Works, a Creighton recruit, averaged 16.9 points for the 20-5 Silver Hawks. She was one of the top 3-point shooters in the state, making more than 42 percent of her shots.
“Lauren was the complete leader for us,” Southwest coach Lis Brenden said. “Scoring, rebounds, assists and defense. She was an incredibly important part of our team.”
The Silver Hawks came up one win short of state, losing to Lincoln Northeast in the district final. It was a disappointing way for Works to end her varsity basketball career, but Brenden said the hard-working senior couldn't have tried any harder.
|ALL-STATE HARLEM SHAKE|
|The state's hoops stars put on a dancing clinic in our All-Nebraska rendition of the "Harlem Shake."|
“When Lauren's teammates saw her diving for loose balls, it was contagious,” the coach said. “Her work ethic was tremendous, and nobody could have contributed to our team more than Lauren did.”
Ibis, a 6-foot sophomore, was second in Class A scoring at 19.1 points per game and led the class in rebounding with an average of 13.7 per game. She averaged 14.8 points and 10 rebounds per game as a freshman after her family moved from South Dakota.
“Kianna was a big piece of the puzzle for us,” Benson coach Jon Perone said. “She did a great job at both ends of the court.”
The left-handed Ibis tied with Shepard as Class A field-goal percentage leaders at .600. She set a single-game school record this season when she poured in 35 points against Omaha South. The Bunnies went 16-8 while securing the school's first state tournament berth since 1997.
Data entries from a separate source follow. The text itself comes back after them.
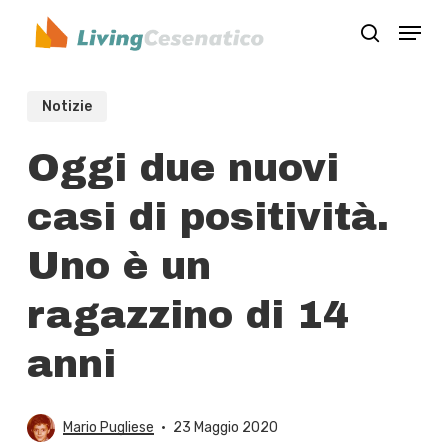
Skip
Menu
to
search
Close
main
Menu
content
Notizie
Oggi due nuovi
casi di positività.
Uno è un
ragazzino di 14
anni
Mario Pugliese
23 Maggio 2020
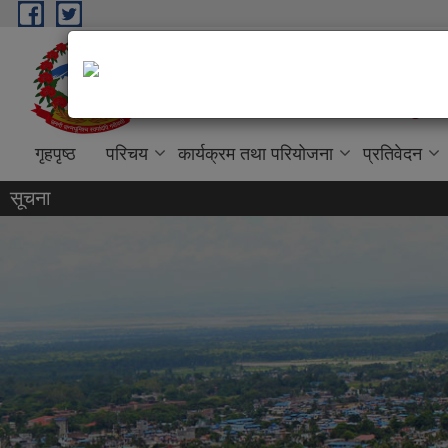
Skip to main content
धरान उपमहानगरपालिका, नगर कार्
“शिक्षा, स्वास्थ्य, पर्यटन तथा व्यापारिक पुर्
गृहपृष्ठ
परिचय
कार्यक्रम तथा परियोजना
प्रतिवेदन
सूचना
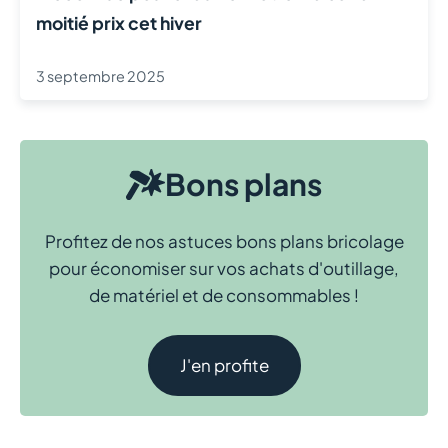
moitié prix cet hiver
3 septembre 2025
Bons plans
Profitez de nos astuces bons plans bricolage
pour économiser sur vos achats d'outillage,
de matériel et de consommables !
J'en profite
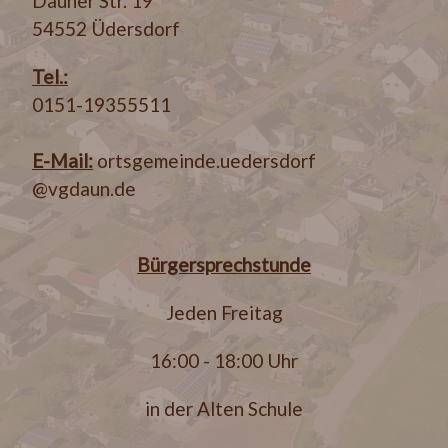
Dauner Str. 19
54552 Üdersdorf
Tel.:
0151-19355511
E-Mail:
ortsgemeinde.uedersdorf
@vgdaun.de
Bürgersprechstunde
Jeden Freitag
16:00 - 18:00 Uhr
in der Alten Schule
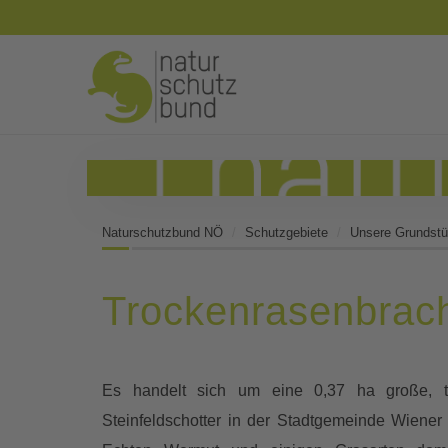
Naturschutzbund NÖ
Schutzgebiete
Unsere Grundst
Trockenrasenbrach
Es handelt sich um eine 0,37 ha große, t
Steinfeldschotter in der Stadtgemeinde Wiener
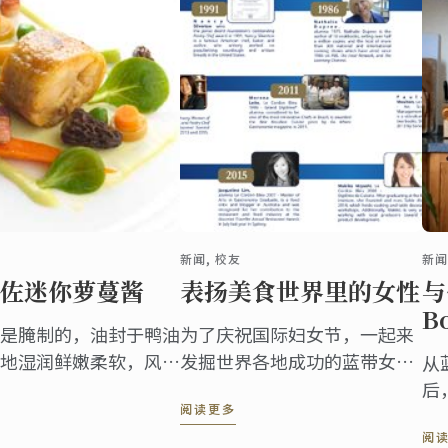
新闻, 校友
新闻
佐迷你萝蔓酱
表扬美食世界里的女性
与
B
是腌制的，油封于鸭油
为了庆祝国际妇女节，一起来
地湿润鲜嫩柔软，风味
发掘世界各地成功的蓝带女性
从
校友
后
阅读更多
A
阅
B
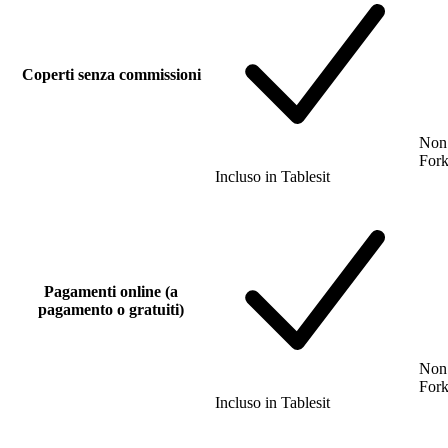
Coperti senza commissioni
Non 
For
Incluso
in
Tablesit
Pagamenti online (a
pagamento o gratuiti)
Non 
For
Incluso
in
Tablesit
“She's a good kid who gets good grades off the court,” Perone said. “I think every coach would love to have someone like Kianna.”
Brown, who averaged 20.1 points to lead Class B, helped the Vikings capture their second state title and first since 1982. She scored 22 points in the first round against McCook, 20 in the semifinals against Seward and 25 in the double-overtime final against Norris.
“McKenzie is a special player,” Northwest coach Mike Herzberg said. “She can score inside and she can score outside. And she's got a great mind for the game.”
Brown, who also helped the Vikings capture the Class B volleyball championship in the fall, became the first Northwest girl to go over the 1,000-point career mark. The 5-11 junior will get a chance to add to that next season.
“Her biggest strength is her competitive desire,” Herzberg said. “She's an extremely hard worker who spends a lot of lonely hours in the gym trying to improve her game.”